The task —
Transcribe all the lines below exactly. Omit the pictures.

Records to use —
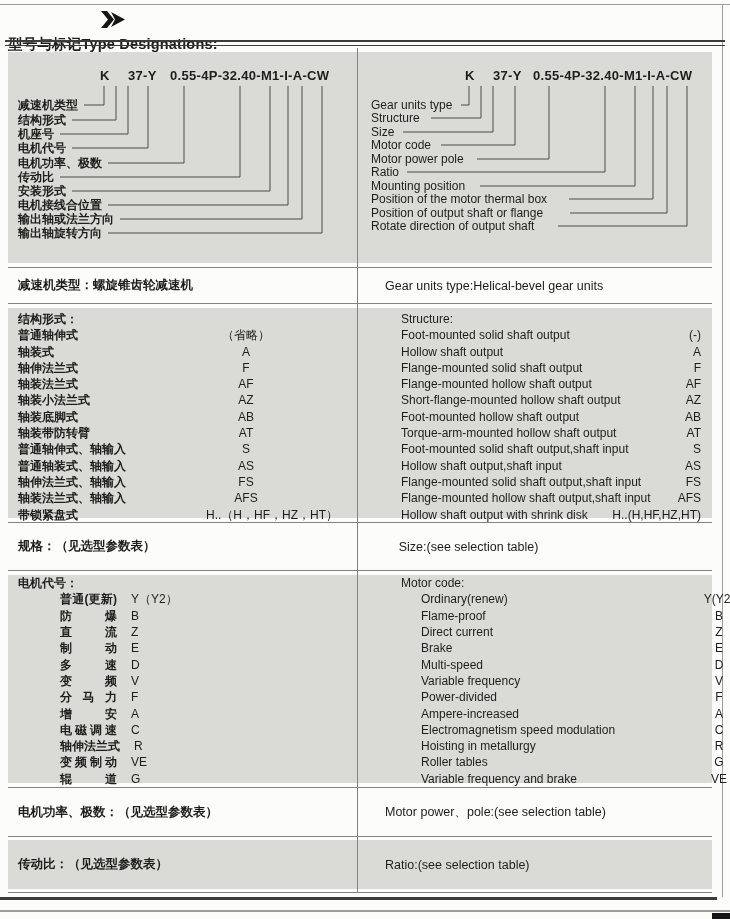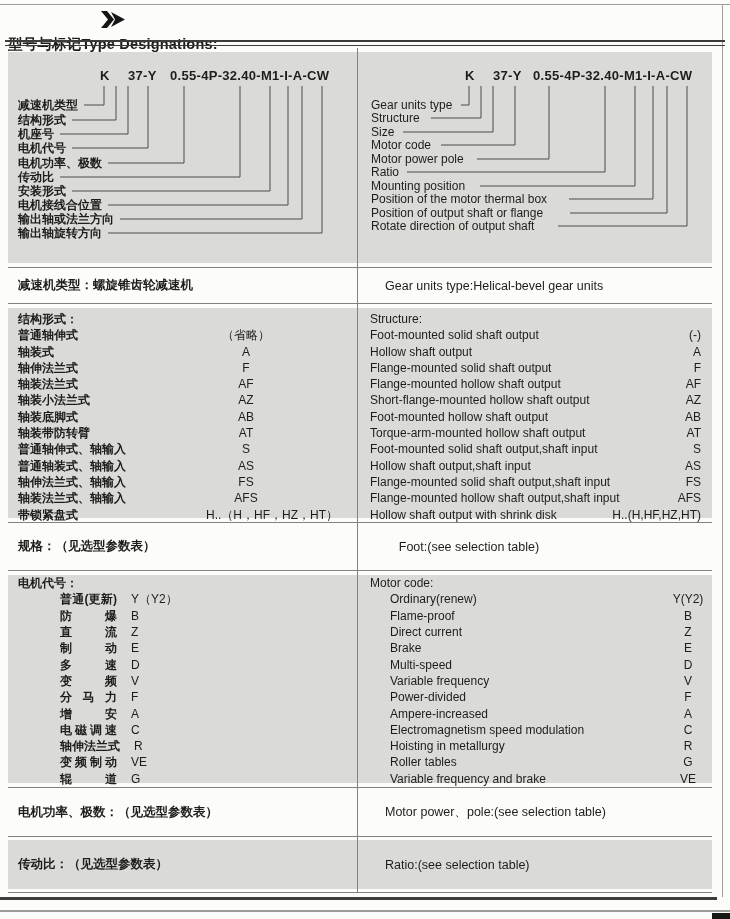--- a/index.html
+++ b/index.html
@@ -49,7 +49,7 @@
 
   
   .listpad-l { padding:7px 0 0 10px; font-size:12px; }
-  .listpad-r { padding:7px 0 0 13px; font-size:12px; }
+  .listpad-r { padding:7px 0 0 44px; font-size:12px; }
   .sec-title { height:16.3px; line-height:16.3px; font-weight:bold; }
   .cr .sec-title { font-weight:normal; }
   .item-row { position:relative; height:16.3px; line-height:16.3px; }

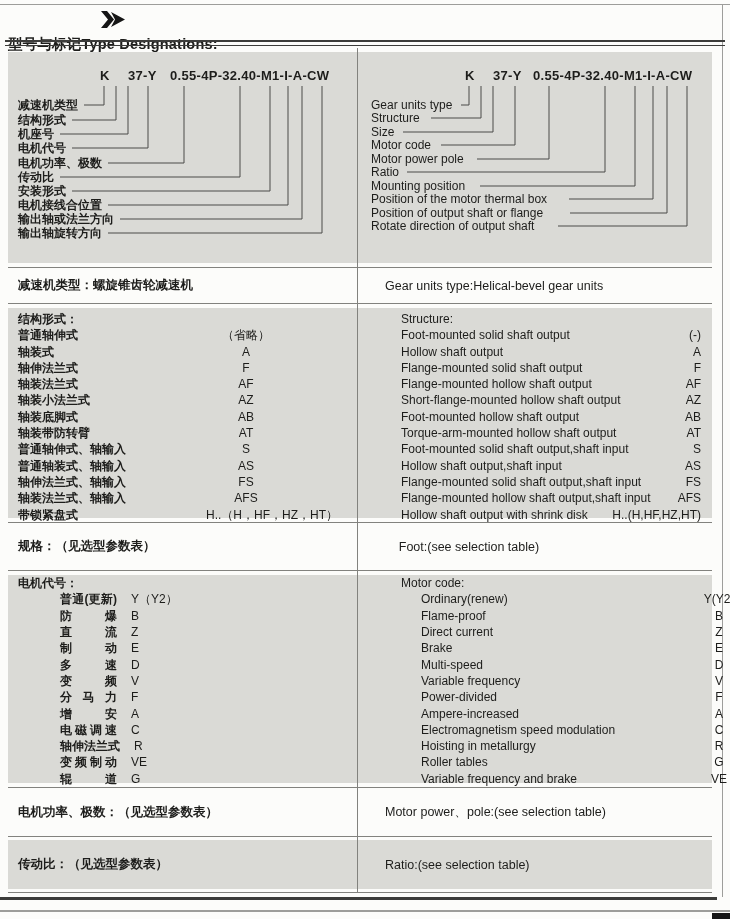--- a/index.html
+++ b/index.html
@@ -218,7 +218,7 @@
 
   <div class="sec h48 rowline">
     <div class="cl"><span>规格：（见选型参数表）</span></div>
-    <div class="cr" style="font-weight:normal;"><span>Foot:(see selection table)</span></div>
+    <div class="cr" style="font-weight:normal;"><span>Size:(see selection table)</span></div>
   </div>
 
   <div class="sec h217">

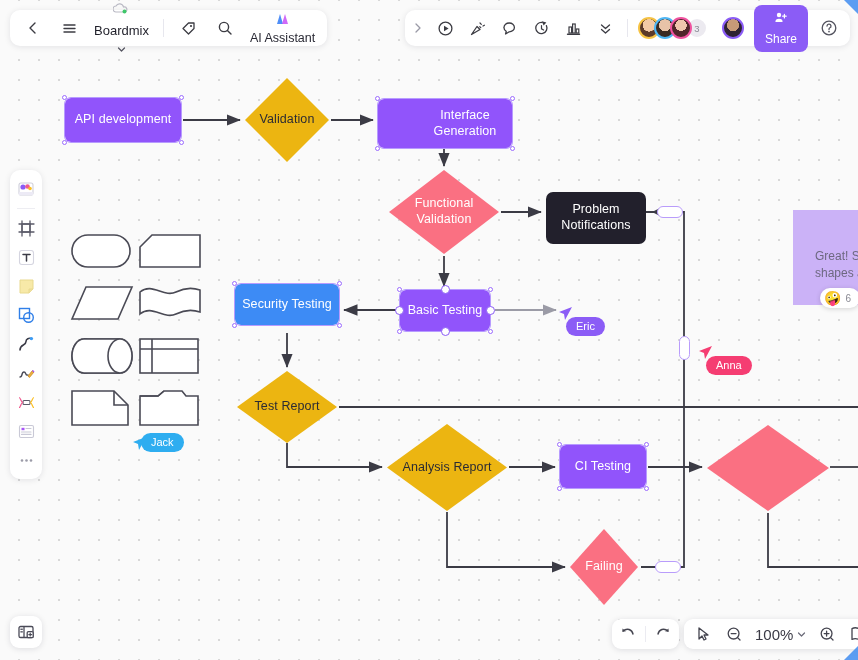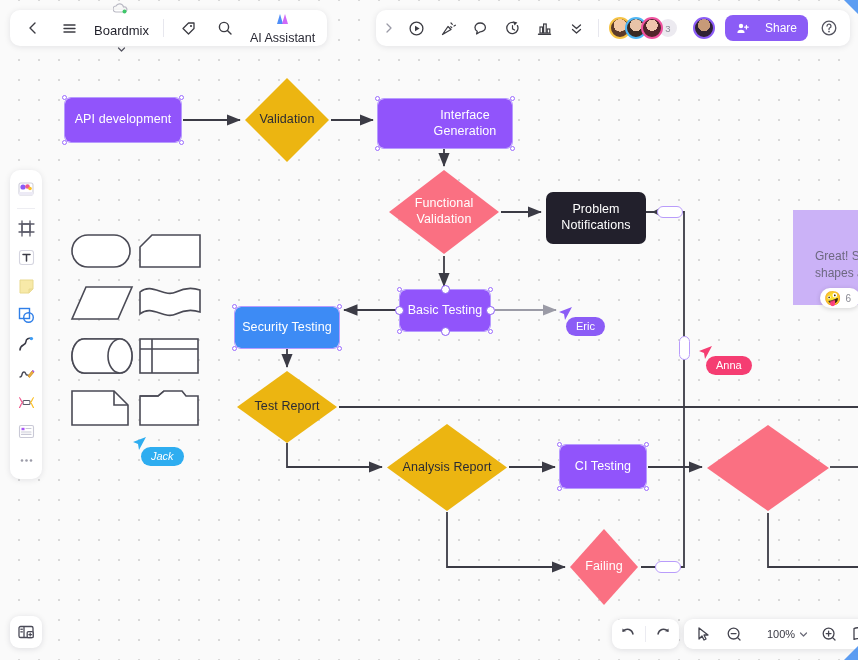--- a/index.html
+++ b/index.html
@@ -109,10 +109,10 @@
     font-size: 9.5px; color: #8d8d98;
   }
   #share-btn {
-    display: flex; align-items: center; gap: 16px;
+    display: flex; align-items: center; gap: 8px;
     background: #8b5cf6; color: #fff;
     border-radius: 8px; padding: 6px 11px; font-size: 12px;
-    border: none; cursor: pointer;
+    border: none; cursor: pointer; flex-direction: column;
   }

Answer to this task —
--- a/index.html
+++ b/index.html
@@ -49,7 +49,7 @@
 
   
   .listpad-l { padding:7px 0 0 10px; font-size:12px; }
-  .listpad-r { padding:7px 0 0 13px; font-size:12px; }
+  .listpad-r { padding:7px 0 0 44px; font-size:12px; }
   .sec-title { height:16.3px; line-height:16.3px; font-weight:bold; }
   .cr .sec-title { font-weight:normal; }
   .item-row { position:relative; height:16.3px; line-height:16.3px; }

--- a/index.html
+++ b/index.html
@@ -218,7 +218,7 @@
 
   <div class="sec h48 rowline">
     <div class="cl"><span>规格：（见选型参数表）</span></div>
-    <div class="cr" style="font-weight:normal;"><span>Foot:(see selection table)</span></div>
+    <div class="cr" style="font-weight:normal;"><span>Size:(see selection table)</span></div>
   </div>
 
   <div class="sec h217">

--- a/index.html
+++ b/index.html
@@ -109,10 +109,10 @@
     font-size: 9.5px; color: #8d8d98;
   }
   #share-btn {
-    display: flex; align-items: center; gap: 16px;
+    display: flex; align-items: center; gap: 8px;
     background: #8b5cf6; color: #fff;
     border-radius: 8px; padding: 6px 11px; font-size: 12px;
-    border: none; cursor: pointer;
+    border: none; cursor: pointer; flex-direction: column;
   }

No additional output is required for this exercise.